> [Records to process]:
>>>>

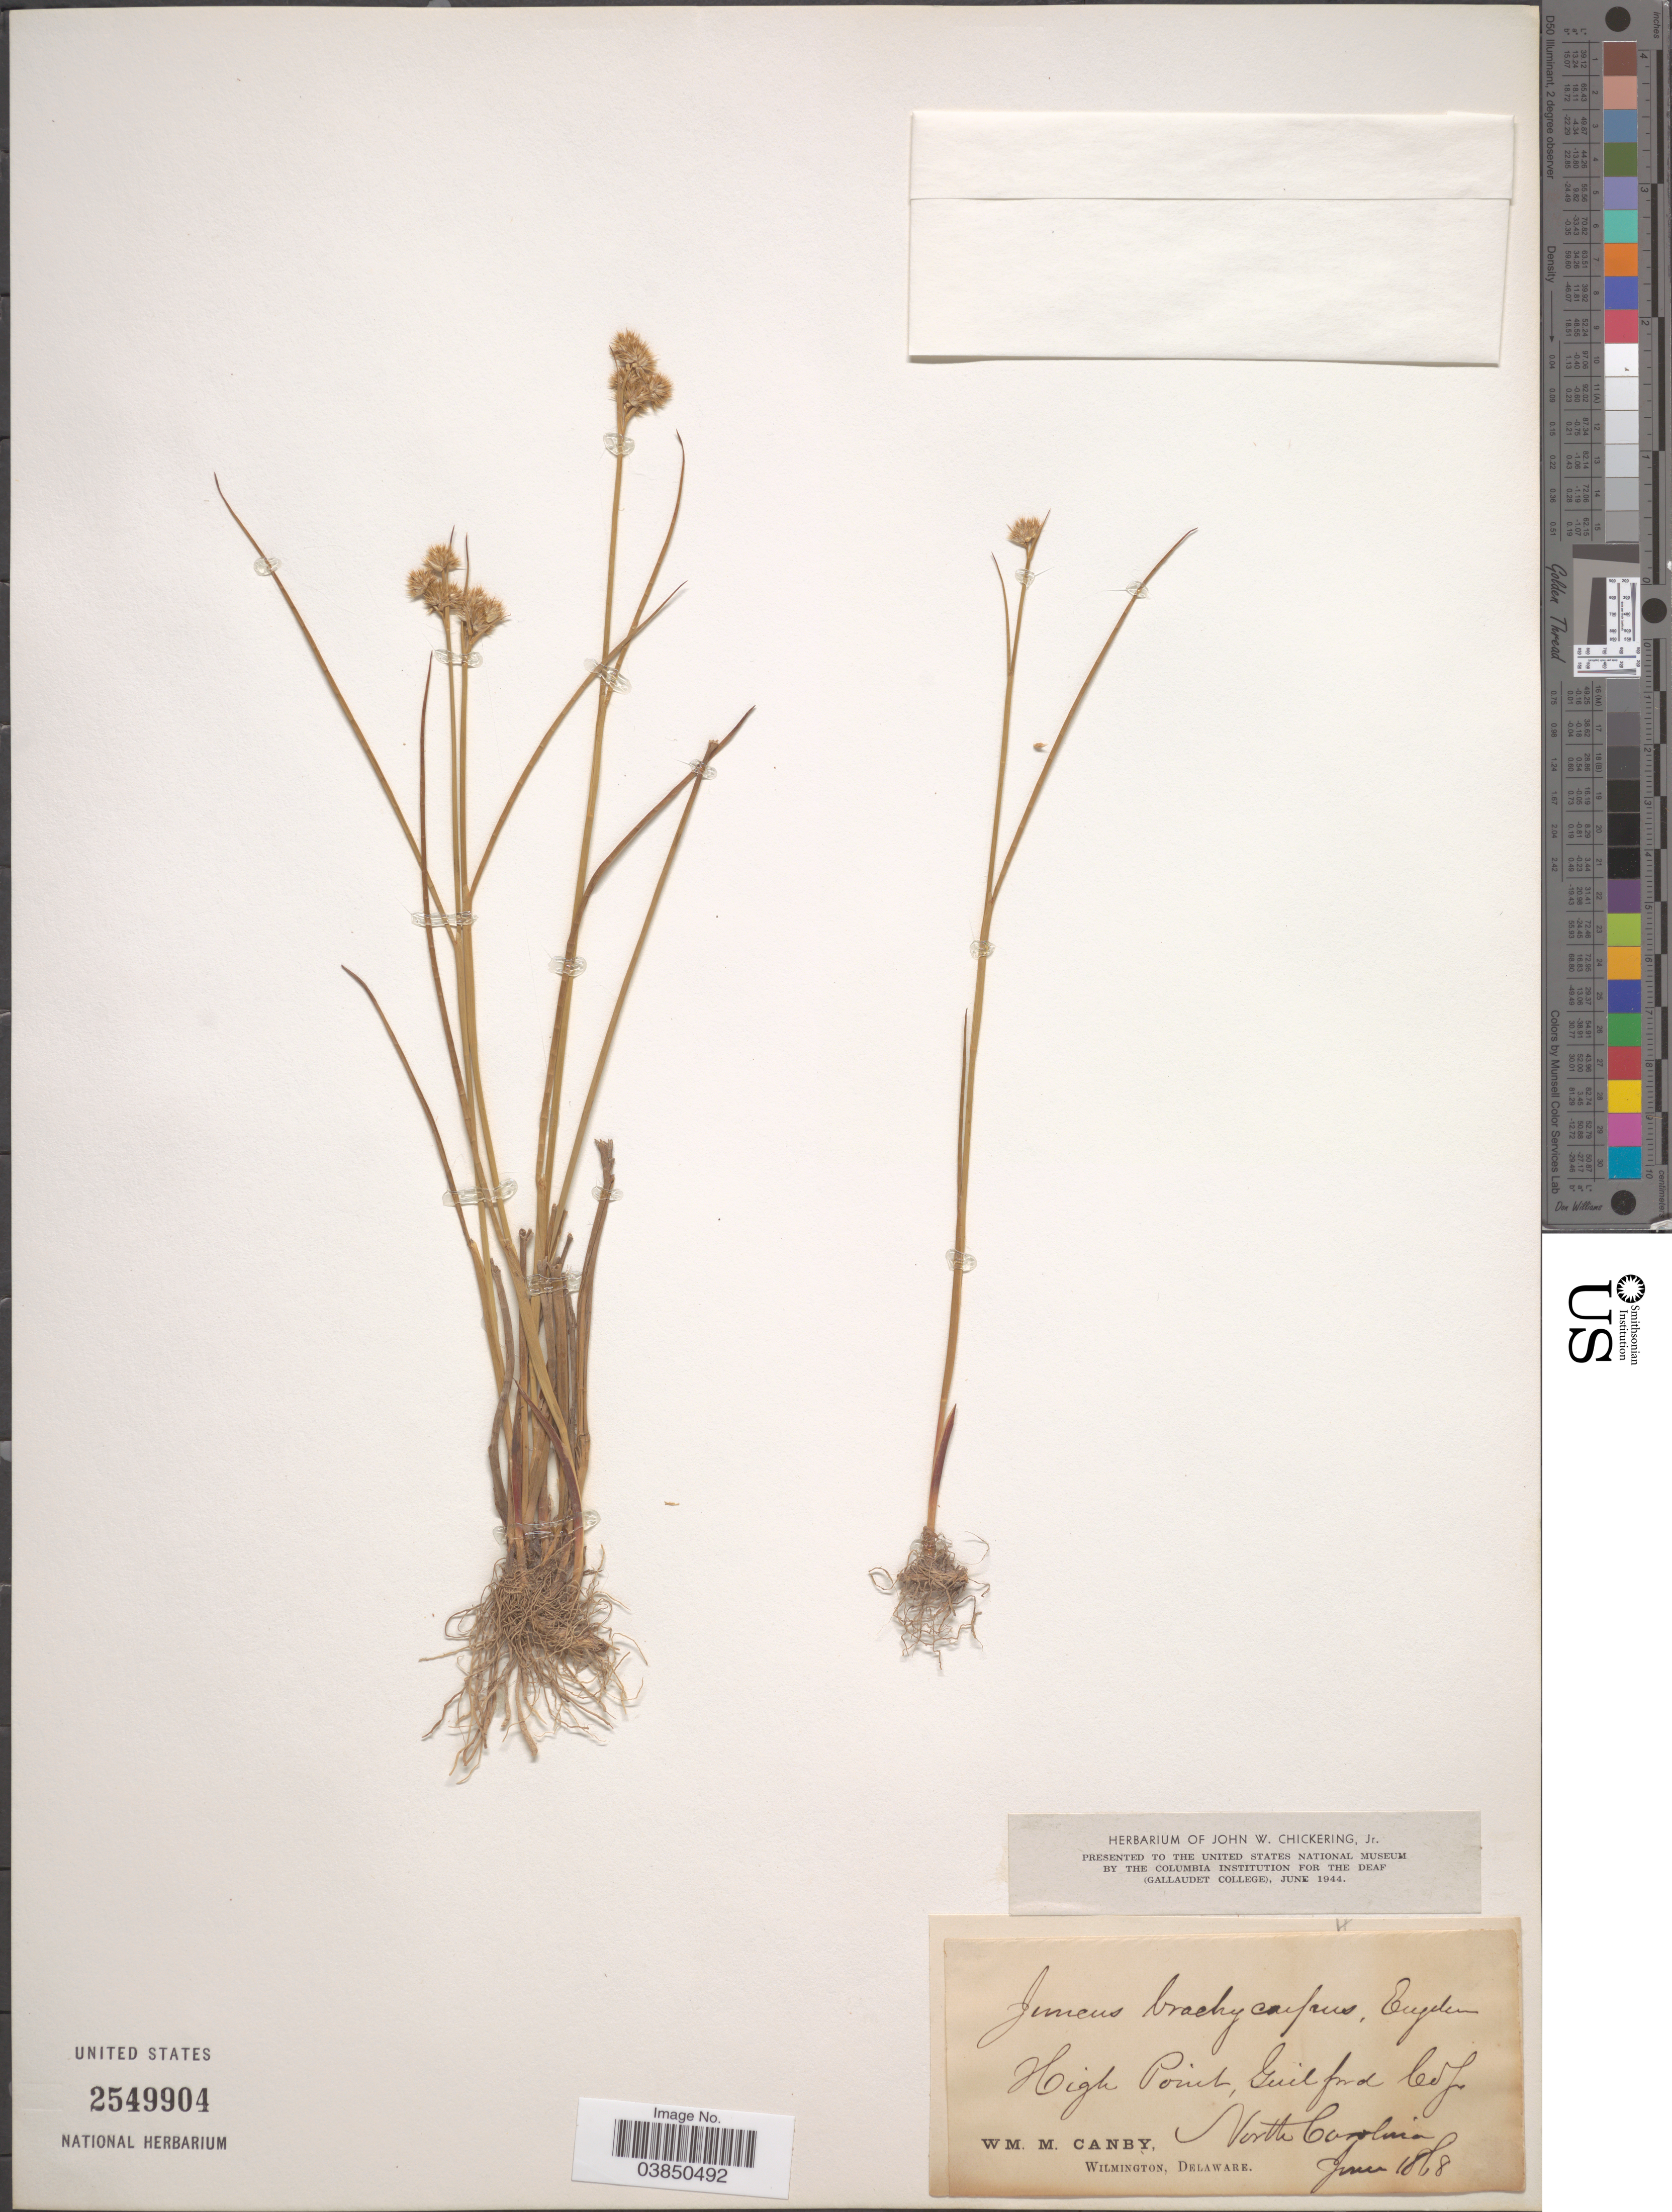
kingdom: Plantae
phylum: Tracheophyta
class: Liliopsida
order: Poales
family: Juncaceae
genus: Juncus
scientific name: Juncus brachycarpus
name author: Engelm.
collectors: W. M. Canby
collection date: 1868-06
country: United States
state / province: North Carolina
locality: High Point, Guilford Co of North Carolina.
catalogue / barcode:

<<<<

Write out the lines of the item word for word, leaving out the picture.

kingdom: Plantae
phylum: Tracheophyta
class: Liliopsida
order: Poales
family: Juncaceae
genus: Juncus
scientific name: Juncus brachycarpus
name author: Engelm.
collectors: W. M. Canby
collection date: 1868-06
country: United States
state / province: North Carolina
locality: High Point, Guilford Co of North Carolina.
catalogue / barcode:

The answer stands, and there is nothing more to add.